## Monday, March 26, 2012

### Hey Coders! We’re happy to announce our recent partnership with Whitetruffle, the eHarmony for technical talent.

Their recruiting platform leverages the same statistical modeling as the best dating, travel, and eCommerce systems to better match and introduce companies to candidates, starting with engineers. You’ll soon be able to add your Codility scores to improve the speed and accuracy of your matches.

If you’re tired of applying to jobs on job boards, getting spammed by technical recruiters, or reaching out to all of your friends to find a better job, this is a must. See the diagram below of how we plan to work together.

Together, we’re better solving two major problems for engineers:

1.     Relevance -- By providing Codility scores on Whitetruffle, they’re able to better match you with job opportunities for which you qualify.
2.     Intent -- By using Whitetruffle’s platform, you’re able to better identify the teams, companies, roles, locations of interest and much more. You’re also able to indicate whether or not you’re actively looking for jobs so you’re only contacted by companies when you’re interested.

The goal is to help our engineers better manage their careers with less time and effort. Since their public launch, Whitetruffle engineers have experienced introduction rates 5-10x higher than job boards, competition sites, direct applications, or even social recruiting.

Their team has worked with companies such as Facebook, Yahoo!, AppSumo, AirBnB, and TopTal. And their current customers include top companies from startups to Fortune 500 in the US and London.

Join whitetruffle.com today and tell them we've sent you.

## Wednesday, March 14, 2012

### Test coding skills with new task!

From now you can test your candidate's  coding skills with new programming task “BaseNeg2OfInt".

**INSTRUCTIONS:**
1 – In the Codility blog text, what runs from "Together, we’re better" to "which you qualify."? Extract that passage word for word.
2 – Answer these questions from the Codility blog text:
(a) On what date was the partnership with Whitetruffle announced?
(b) How many times higher than job boards have Whitetruffle engineers' introduction rates been?
(c) What is the new programming task called?
3 – Can you proceed with the Codility blog text, writing on from its last sentence?

**DATA EXCERPTS:**
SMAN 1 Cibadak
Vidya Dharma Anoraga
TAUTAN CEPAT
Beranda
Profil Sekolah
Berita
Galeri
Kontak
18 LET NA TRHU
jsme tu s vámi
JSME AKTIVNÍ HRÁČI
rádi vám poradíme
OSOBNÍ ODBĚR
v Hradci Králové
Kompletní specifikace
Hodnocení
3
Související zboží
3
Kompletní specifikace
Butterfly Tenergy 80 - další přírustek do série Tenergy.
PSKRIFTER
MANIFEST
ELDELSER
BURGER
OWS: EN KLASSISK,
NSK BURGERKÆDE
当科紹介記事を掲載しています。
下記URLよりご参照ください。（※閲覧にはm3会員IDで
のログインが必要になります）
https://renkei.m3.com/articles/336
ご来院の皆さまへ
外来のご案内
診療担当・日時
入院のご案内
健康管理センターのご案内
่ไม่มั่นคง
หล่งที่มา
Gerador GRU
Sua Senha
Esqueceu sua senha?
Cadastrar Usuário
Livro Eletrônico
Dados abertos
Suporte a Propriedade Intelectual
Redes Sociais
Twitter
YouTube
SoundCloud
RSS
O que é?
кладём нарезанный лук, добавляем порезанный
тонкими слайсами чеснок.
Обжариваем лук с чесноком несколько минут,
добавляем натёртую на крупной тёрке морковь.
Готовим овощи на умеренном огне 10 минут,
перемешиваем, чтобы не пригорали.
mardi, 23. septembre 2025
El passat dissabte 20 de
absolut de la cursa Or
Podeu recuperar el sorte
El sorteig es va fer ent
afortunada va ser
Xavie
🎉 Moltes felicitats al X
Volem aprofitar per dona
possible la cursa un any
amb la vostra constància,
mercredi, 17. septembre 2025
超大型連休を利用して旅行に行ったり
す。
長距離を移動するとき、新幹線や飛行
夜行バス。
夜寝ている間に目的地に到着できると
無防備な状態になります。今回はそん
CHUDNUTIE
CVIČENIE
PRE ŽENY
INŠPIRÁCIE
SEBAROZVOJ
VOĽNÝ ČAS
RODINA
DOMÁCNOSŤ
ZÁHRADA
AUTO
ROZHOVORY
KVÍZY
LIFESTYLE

**ANSWERS FOR EACH ITEM:**
1 –
Together, we’re better solving two major problems for engineers:

1.     Relevance -- By providing Codility scores on Whitetruffle, they’re able to better match you with job opportunities for which you qualify.

2 –
(a) Monday, March 26, 2012
(b) 5-10x higher
(c) "BaseNeg2OfInt"

3 –
This is just one from more than 160 possibilities!

## Tuesday, March 6, 2012

### Omicron 2012 Codility Programming Certificate Solution

Another month has passed and it is time to reveal how the Codility Certificate codenamed Omicron can be solved. You can still give it a try, but no certificate will be granted. If you want to obtain a Codility Certificate, a fresh new problem is awaiting you here.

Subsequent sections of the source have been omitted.